To ja w tym momencie już tylko czekam na przesłuchanie sowy jako świadka z tej sprawie.
Dodatkowo, nawet jeśli oczyściłaby autora z wszelkich oczernień innych osób, to założę się, że jej zeznanie też uznano by za spisek, ponieważ wyjątkowo dobrze wygląda na tym ujęciu...
A tak na poważnie - śmieszy mnie strasznie jak ludzie doszukują się w tamtym wątku pod fotografią jakiegoś spisku. Kompresja JPEG - uznana jako efekt manipulacji; przekłamania w wielkości odwzorowania - z pewnością podmiana tła; a ton wypowiedzi autora i niechęć do ujawniania RAWa (jedynej wartości które de facto stanowi o jego własności do ww. fotografii) - uznana za dalsze ciągnięcie "oszustwa"... ehhh... i po co to wszystko?

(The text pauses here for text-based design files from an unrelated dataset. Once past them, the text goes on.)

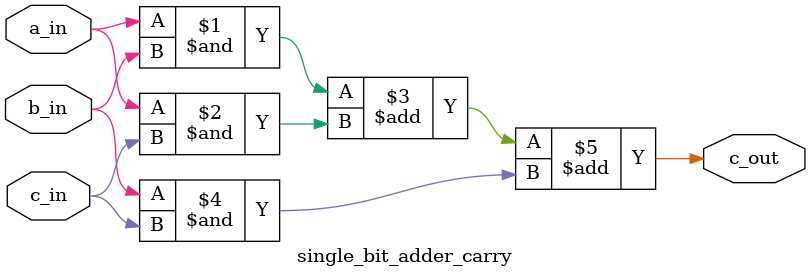
<source format=v>
module single_bit_adder_carry (
  input wire a_in,
  input wire b_in,
  input wire c_in,
  output wire c_out
);
  
  assign c_out = (a_in & b_in) + (a_in & c_in) + (b_in & c_in);
  
endmodule

</source>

Uważam, że fotografia Pana Mateusza Matysiaka - jest nie dość, że oryginalna (czyt. "niezmieniona treść przez pomocy PS itp. narzędzi"), to jeszcze naprawdę "niebywała". Chylę czoła, bo wiem, że sam bym takiego zdjęcia nie wykonał - nawet gdybym posiadał jego sprzęt. Dla mnie jest ono rewelacyjne.